Our evaluation metric is Answer Relevance as defined by the RAGAS project. It is a measure of how relevant the generated answer is given the question. To calculate this, we prompt the LLM to generate a number of (in our case, upto 10) questions from the generated answer. We then compute the cosine similarity of the vector of each generated question with the vector of the actual question. The average of these cosine similarities is the Answer Relevance. Question Generation from the answer is done by prompting Claude-2 and vectorization of the original and generated questions are done using the same SentenceTransformer encoder we used for retrieval.
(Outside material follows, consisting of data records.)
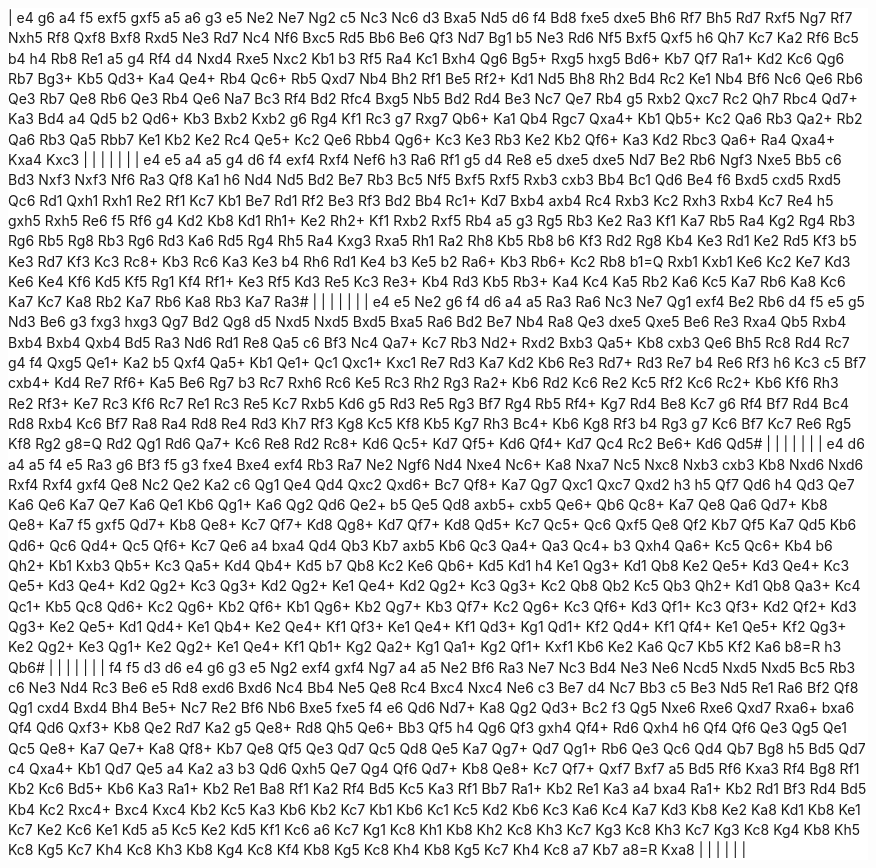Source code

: | e4 g6 a4 f5 exf5 gxf5 a5 a6 g3 e5 Ne2 Ne7 Ng2 c5 Nc3 Nc6 d3 Bxa5 Nd5 d6 f4 Bd8 fxe5 dxe5 Bh6 Rf7 Bh5 Rd7 Rxf5 Ng7 Rf7 Nxh5 Rf8 Qxf8 Bxf8 Rxd5 Ne3 Rd7 Nc4 Nf6 Bxc5 Rd5 Bb6 Be6 Qf3 Nd7 Bg1 b5 Ne3 Rd6 Nf5 Bxf5 Qxf5 h6 Qh7 Kc7 Ka2 Rf6 Bc5 b4 h4 Rb8 Re1 a5 g4 Rf4 d4 Nxd4 Rxe5 Nxc2 Kb1 b3 Rf5 Ra4 Kc1 Bxh4 Qg6 Bg5+ Rxg5 hxg5 Bd6+ Kb7 Qf7 Ra1+ Kd2 Kc6 Qg6 Rb7 Bg3+ Kb5 Qd3+ Ka4 Qe4+ Rb4 Qc6+ Rb5 Qxd7 Nb4 Bh2 Rf1 Be5 Rf2+ Kd1 Nd5 Bh8 Rh2 Bd4 Rc2 Ke1 Nb4 Bf6 Nc6 Qe6 Rb6 Qe3 Rb7 Qe8 Rb6 Qe3 Rb4 Qe6 Na7 Bc3 Rf4 Bd2 Rfc4 Bxg5 Nb5 Bd2 Rd4 Be3 Nc7 Qe7 Rb4 g5 Rxb2 Qxc7 Rc2 Qh7 Rbc4 Qd7+ Ka3 Bd4 a4 Qd5 b2 Qd6+ Kb3 Bxb2 Kxb2 g6 Rg4 Kf1 Rc3 g7 Rxg7 Qb6+ Ka1 Qb4 Rgc7 Qxa4+ Kb1 Qb5+ Kc2 Qa6 Rb3 Qa2+ Rb2 Qa6 Rb3 Qa5 Rbb7 Ke1 Kb2 Ke2 Rc4 Qe5+ Kc2 Qe6 Rbb4 Qg6+ Kc3 Ke3 Rb3 Ke2 Kb2 Qf6+ Ka3 Kd2 Rbc3 Qa6+ Ra4 Qxa4+ Kxa4 Kxc3 |  |  |  |  |  |
| e4 e5 a4 a5 g4 d6 f4 exf4 Rxf4 Nef6 h3 Ra6 Rf1 g5 d4 Re8 e5 dxe5 dxe5 Nd7 Be2 Rb6 Ngf3 Nxe5 Bb5 c6 Bd3 Nxf3 Nxf3 Nf6 Ra3 Qf8 Ka1 h6 Nd4 Nd5 Bd2 Be7 Rb3 Bc5 Nf5 Bxf5 Rxf5 Rxb3 cxb3 Bb4 Bc1 Qd6 Be4 f6 Bxd5 cxd5 Rxd5 Qc6 Rd1 Qxh1 Rxh1 Re2 Rf1 Kc7 Kb1 Be7 Rd1 Rf2 Be3 Rf3 Bd2 Bb4 Rc1+ Kd7 Bxb4 axb4 Rc4 Rxb3 Kc2 Rxh3 Rxb4 Kc7 Re4 h5 gxh5 Rxh5 Re6 f5 Rf6 g4 Kd2 Kb8 Kd1 Rh1+ Ke2 Rh2+ Kf1 Rxb2 Rxf5 Rb4 a5 g3 Rg5 Rb3 Ke2 Ra3 Kf1 Ka7 Rb5 Ra4 Kg2 Rg4 Rb3 Rg6 Rb5 Rg8 Rb3 Rg6 Rd3 Ka6 Rd5 Rg4 Rh5 Ra4 Kxg3 Rxa5 Rh1 Ra2 Rh8 Kb5 Rb8 b6 Kf3 Rd2 Rg8 Kb4 Ke3 Rd1 Ke2 Rd5 Kf3 b5 Ke3 Rd7 Kf3 Kc3 Rc8+ Kb3 Rc6 Ka3 Ke3 b4 Rh6 Rd1 Ke4 b3 Ke5 b2 Ra6+ Kb3 Rb6+ Kc2 Rb8 b1=Q Rxb1 Kxb1 Ke6 Kc2 Ke7 Kd3 Ke6 Ke4 Kf6 Kd5 Kf5 Rg1 Kf4 Rf1+ Ke3 Rf5 Kd3 Re5 Kc3 Re3+ Kb4 Rd3 Kb5 Rb3+ Ka4 Kc4 Ka5 Rb2 Ka6 Kc5 Ka7 Rb6 Ka8 Kc6 Ka7 Kc7 Ka8 Rb2 Ka7 Rb6 Ka8 Rb3 Ka7 Ra3# |  |  |  |  |  |
| e4 e5 Ne2 g6 f4 d6 a4 a5 Ra3 Ra6 Nc3 Ne7 Qg1 exf4 Be2 Rb6 d4 f5 e5 g5 Nd3 Be6 g3 fxg3 hxg3 Qg7 Bd2 Qg8 d5 Nxd5 Nxd5 Bxd5 Bxa5 Ra6 Bd2 Be7 Nb4 Ra8 Qe3 dxe5 Qxe5 Be6 Re3 Rxa4 Qb5 Rxb4 Bxb4 Bxb4 Qxb4 Bd5 Ra3 Nd6 Rd1 Re8 Qa5 c6 Bf3 Nc4 Qa7+ Kc7 Rb3 Nd2+ Rxd2 Bxb3 Qa5+ Kb8 cxb3 Qe6 Bh5 Rc8 Rd4 Rc7 g4 f4 Qxg5 Qe1+ Ka2 b5 Qxf4 Qa5+ Kb1 Qe1+ Qc1 Qxc1+ Kxc1 Re7 Rd3 Ka7 Kd2 Kb6 Re3 Rd7+ Rd3 Re7 b4 Re6 Rf3 h6 Kc3 c5 Bf7 cxb4+ Kd4 Re7 Rf6+ Ka5 Be6 Rg7 b3 Rc7 Rxh6 Rc6 Ke5 Rc3 Rh2 Rg3 Ra2+ Kb6 Rd2 Kc6 Re2 Kc5 Rf2 Kc6 Rc2+ Kb6 Kf6 Rh3 Re2 Rf3+ Ke7 Rc3 Kf6 Rc7 Re1 Rc3 Re5 Kc7 Rxb5 Kd6 g5 Rd3 Re5 Rg3 Bf7 Rg4 Rb5 Rf4+ Kg7 Rd4 Be8 Kc7 g6 Rf4 Bf7 Rd4 Bc4 Rd8 Rxb4 Kc6 Bf7 Ra8 Ra4 Rd8 Re4 Rd3 Kh7 Rf3 Kg8 Kc5 Kf8 Kb5 Kg7 Rh3 Bc4+ Kb6 Kg8 Rf3 b4 Rg3 g7 Kc6 Bf7 Kc7 Re6 Rg5 Kf8 Rg2 g8=Q Rd2 Qg1 Rd6 Qa7+ Kc6 Re8 Rd2 Rc8+ Kd6 Qc5+ Kd7 Qf5+ Kd6 Qf4+ Kd7 Qc4 Rc2 Be6+ Kd6 Qd5# |  |  |  |  |  |
| e4 d6 a4 a5 f4 e5 Ra3 g6 Bf3 f5 g3 fxe4 Bxe4 exf4 Rb3 Ra7 Ne2 Ngf6 Nd4 Nxe4 Nc6+ Ka8 Nxa7 Nc5 Nxc8 Nxb3 cxb3 Kb8 Nxd6 Nxd6 Rxf4 Rxf4 gxf4 Qe8 Nc2 Qe2 Ka2 c6 Qg1 Qe4 Qd4 Qxc2 Qxd6+ Bc7 Qf8+ Ka7 Qg7 Qxc1 Qxc7 Qxd2 h3 h5 Qf7 Qd6 h4 Qd3 Qe7 Ka6 Qe6 Ka7 Qe7 Ka6 Qe1 Kb6 Qg1+ Ka6 Qg2 Qd6 Qe2+ b5 Qe5 Qd8 axb5+ cxb5 Qe6+ Qb6 Qc8+ Ka7 Qe8 Qa6 Qd7+ Kb8 Qe8+ Ka7 f5 gxf5 Qd7+ Kb8 Qe8+ Kc7 Qf7+ Kd8 Qg8+ Kd7 Qf7+ Kd8 Qd5+ Kc7 Qc5+ Qc6 Qxf5 Qe8 Qf2 Kb7 Qf5 Ka7 Qd5 Kb6 Qd6+ Qc6 Qd4+ Qc5 Qf6+ Kc7 Qe6 a4 bxa4 Qd4 Qb3 Kb7 axb5 Kb6 Qc3 Qa4+ Qa3 Qc4+ b3 Qxh4 Qa6+ Kc5 Qc6+ Kb4 b6 Qh2+ Kb1 Kxb3 Qb5+ Kc3 Qa5+ Kd4 Qb4+ Kd5 b7 Qb8 Kc2 Ke6 Qb6+ Kd5 Kd1 h4 Ke1 Qg3+ Kd1 Qb8 Ke2 Qe5+ Kd3 Qe4+ Kc3 Qe5+ Kd3 Qe4+ Kd2 Qg2+ Kc3 Qg3+ Kd2 Qg2+ Ke1 Qe4+ Kd2 Qg2+ Kc3 Qg3+ Kc2 Qb8 Qb2 Kc5 Qb3 Qh2+ Kd1 Qb8 Qa3+ Kc4 Qc1+ Kb5 Qc8 Qd6+ Kc2 Qg6+ Kb2 Qf6+ Kb1 Qg6+ Kb2 Qg7+ Kb3 Qf7+ Kc2 Qg6+ Kc3 Qf6+ Kd3 Qf1+ Kc3 Qf3+ Kd2 Qf2+ Kd3 Qg3+ Ke2 Qe5+ Kd1 Qd4+ Ke1 Qb4+ Ke2 Qe4+ Kf1 Qf3+ Ke1 Qe4+ Kf1 Qd3+ Kg1 Qd1+ Kf2 Qd4+ Kf1 Qf4+ Ke1 Qe5+ Kf2 Qg3+ Ke2 Qg2+ Ke3 Qg1+ Ke2 Qg2+ Ke1 Qe4+ Kf1 Qb1+ Kg2 Qa2+ Kg1 Qa1+ Kg2 Qf1+ Kxf1 Kb6 Ke2 Ka6 Qc7 Kb5 Kf2 Ka6 b8=R h3 Qb6# |  |  |  |  |  |
| f4 f5 d3 d6 e4 g6 g3 e5 Ng2 exf4 gxf4 Ng7 a4 a5 Ne2 Bf6 Ra3 Ne7 Nc3 Bd4 Ne3 Ne6 Ncd5 Nxd5 Nxd5 Bc5 Rb3 c6 Ne3 Nd4 Rc3 Be6 e5 Rd8 exd6 Bxd6 Nc4 Bb4 Ne5 Qe8 Rc4 Bxc4 Nxc4 Ne6 c3 Be7 d4 Nc7 Bb3 c5 Be3 Nd5 Re1 Ra6 Bf2 Qf8 Qg1 cxd4 Bxd4 Bh4 Be5+ Nc7 Re2 Bf6 Nb6 Bxe5 fxe5 f4 e6 Qd6 Nd7+ Ka8 Qg2 Qd3+ Bc2 f3 Qg5 Nxe6 Rxe6 Qxd7 Rxa6+ bxa6 Qf4 Qd6 Qxf3+ Kb8 Qe2 Rd7 Ka2 g5 Qe8+ Rd8 Qh5 Qe6+ Bb3 Qf5 h4 Qg6 Qf3 gxh4 Qf4+ Rd6 Qxh4 h6 Qf4 Qf6 Qe3 Qg5 Qe1 Qc5 Qe8+ Ka7 Qe7+ Ka8 Qf8+ Kb7 Qe8 Qf5 Qe3 Qd7 Qc5 Qd8 Qe5 Ka7 Qg7+ Qd7 Qg1+ Rb6 Qe3 Qc6 Qd4 Qb7 Bg8 h5 Bd5 Qd7 c4 Qxa4+ Kb1 Qd7 Qe5 a4 Ka2 a3 b3 Qd6 Qxh5 Qe7 Qg4 Qf6 Qd7+ Kb8 Qe8+ Kc7 Qf7+ Qxf7 Bxf7 a5 Bd5 Rf6 Kxa3 Rf4 Bg8 Rf1 Kb2 Kc6 Bd5+ Kb6 Ka3 Ra1+ Kb2 Re1 Ba8 Rf1 Ka2 Rf4 Bd5 Kc5 Ka3 Rf1 Bb7 Ra1+ Kb2 Re1 Ka3 a4 bxa4 Ra1+ Kb2 Rd1 Bf3 Rd4 Bd5 Kb4 Kc2 Rxc4+ Bxc4 Kxc4 Kb2 Kc5 Ka3 Kb6 Kb2 Kc7 Kb1 Kb6 Kc1 Kc5 Kd2 Kb6 Kc3 Ka6 Kc4 Ka7 Kd3 Kb8 Ke2 Ka8 Kd1 Kb8 Ke1 Kc7 Ke2 Kc6 Ke1 Kd5 a5 Kc5 Ke2 Kd5 Kf1 Kc6 a6 Kc7 Kg1 Kc8 Kh1 Kb8 Kh2 Kc8 Kh3 Kc7 Kg3 Kc8 Kh3 Kc7 Kg3 Kc8 Kg4 Kb8 Kh5 Kc8 Kg5 Kc7 Kh4 Kc8 Kh3 Kb8 Kg4 Kc8 Kf4 Kb8 Kg5 Kc8 Kh4 Kb8 Kg5 Kc7 Kh4 Kc8 a7 Kb7 a8=R Kxa8 |  |  |  |  |  |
Contrary to what I saw in my first example, the results were mixed when run against the 50 queries. Prompt Compression does result in faster response times, but it degraded the Answer Relevance scores more times than improve it. This is true for both the small and large compression models. Here are plots of the difference of the Answer Relevance score for the compressed prompt against the baseline uncompressed prompt for each compression model. The vertical red line separates the cases where compression is hurting answer relevance (left side) versus improving answer relevance (right side). In general, it seems like compression helps when the input prompt is longer, which intuitively makes sense. But there doesn't seem to be a simple way to know up front if prompt compression is going to help or hurt.
I used the following parameters to instantiate LLMLingua's PromptCompressor
object and to call its compress_prompt
function. These are the same parameters that were shown in the Quick Start. It is possible I may have gotten different / better results if I had experimented a bit with the parameters.
1 2 3 4 5 6 7 8 9 | from llmlingua import PromptCompressor compressor = PromptCompressor(model_name=model_name, use_llmlingua2=True) compressed = compressor.compress_prompt(contexts, instruction=instruction, question=query, target_token=500, condition_compare=True, condition_in_question="after", rank_method="longllmlingua", use_sentence_level_filter=False, context_budget="+100", dynamic_context_compression_ratio=0.4, reorder_context="sort") compressed_context = compressed["compressed_prompt"] |
A few observations about the compressed context. The number of context documents changes before and after compression. In my case, all input contexts had 10 chunks, and the output would vary between 3-5 chunks, which probably leads to the elimination of Lost in the Middle side-effects as claimed in LLMLingua's documentation. Also, the resulting context chunks are shorter and seems to be a string of keywords rather than coherent sentences, basically unintelligible to human readers, but intelligible to the LLM.
Overall, Prompt Compression seems like an interesting and very powerful technique which can result in savings in time and money if used judiciously. Their paper shows very impressive results on some standard benchmark datasets with supervised learning style metrics using a variety of compression ratios. I used Answer Relevance because it can be computed without needing domain experts to grade additional answers. But it is likely that I am missing some important optimization, so I am curious if any of you have tried it, and if your results are different from mine. If so, would appreciate any pointers to things you think I might be missing.